La sélection publiée dans Dessins en 2010 avait révélé l'immense talent du satiriste Mrozek derrière le dramaturge reconnu dont Noir sur blanc a entrepris depuis plusieurs années la publication des oeuvres complètes. Voici, avec cet imagier, ce petit dico illustré des mots français, le cahier d'apprentissage dans lequel il a acéré sa plume : 1 500 dessins laissés dans un carton pendant cinquante ans.

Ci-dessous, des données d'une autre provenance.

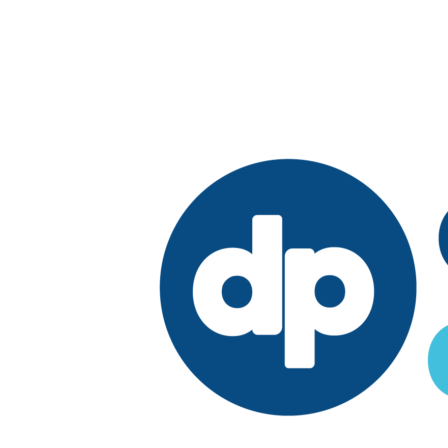
Edición:
República Dominicana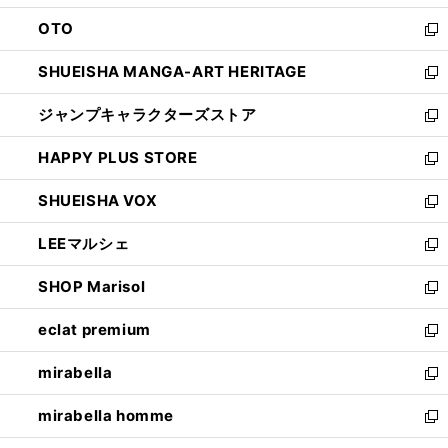
ウ
ン
OTO
で
ド
新
開
ウ
し
SHUEISHA MANGA-ART HERITAGE
く
で
い
新
開
ウ
し
ジャンプキャラクターズストア
く
ィ
い
新
ン
ウ
し
HAPPY PLUS STORE
ド
ィ
い
新
ウ
ン
ウ
し
SHUEISHA VOX
で
ド
ィ
い
新
開
ウ
ン
ウ
し
LEEマルシェ
く
で
ド
ィ
い
新
開
ウ
ン
ウ
し
SHOP Marisol
く
で
ド
ィ
い
新
開
ウ
ン
ウ
し
eclat premium
く
で
ド
ィ
い
新
開
ウ
ン
ウ
し
mirabella
く
で
ド
ィ
い
新
開
ウ
ン
ウ
し
mirabella homme
く
で
ド
ィ
い
新
開
ウ
ン
ウ
し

On est en 1955 à Cracovie. Staline est mort deux ans plus tôt. Mrozek a 25 ans et commence à apprendre le français avec une vieille aristocrate polonaise. Il fixe, en quelques traits stylisés et mini rébus, le vocabulaire de ces cours qui ressemblent à des conversations informelles. Tout est en vrac. Sans ordre alphabétique ni logique. Mrozek mélange les mots les plus concrets aux concepts les plus abstraits ("rechigner", "recueillement", "insipide" ou "contingent"). Des mots rares ("fouir"), démodés ("lavallière"), des mots à plusieurs sens ("chassis", "pignon"), voire inconnus au dictionnaire ou écrits avec une orthographe incertaine... Rien ne lui fait peur. Même si, parfois, impuissant à figurer le sens, Mrozek se résout à écrire la traduction en polonais. Le dessin peut aussi rester très énigmatique : pour "broncher", un bonhomme-trait qui trébuche sur un caillou... Mais, la plupart du temps, le mot s'anime avec une saisissante évidence : "abordable/pas abordable" se lit en trois lignes et une silhouette. "La mort fortuite" s'incarne en un squelette équipé d'une faux et... d'un parachute.
Mrozek ne deviendra jamais un dessinateur - ces croquis ressemblent le plus souvent à des dessins d'enfants un peu maladroits - mais, sous l'humilité du trait, tout son sens du raccourci signifiant, sa réjouissante et tragique dérision sont déjà là.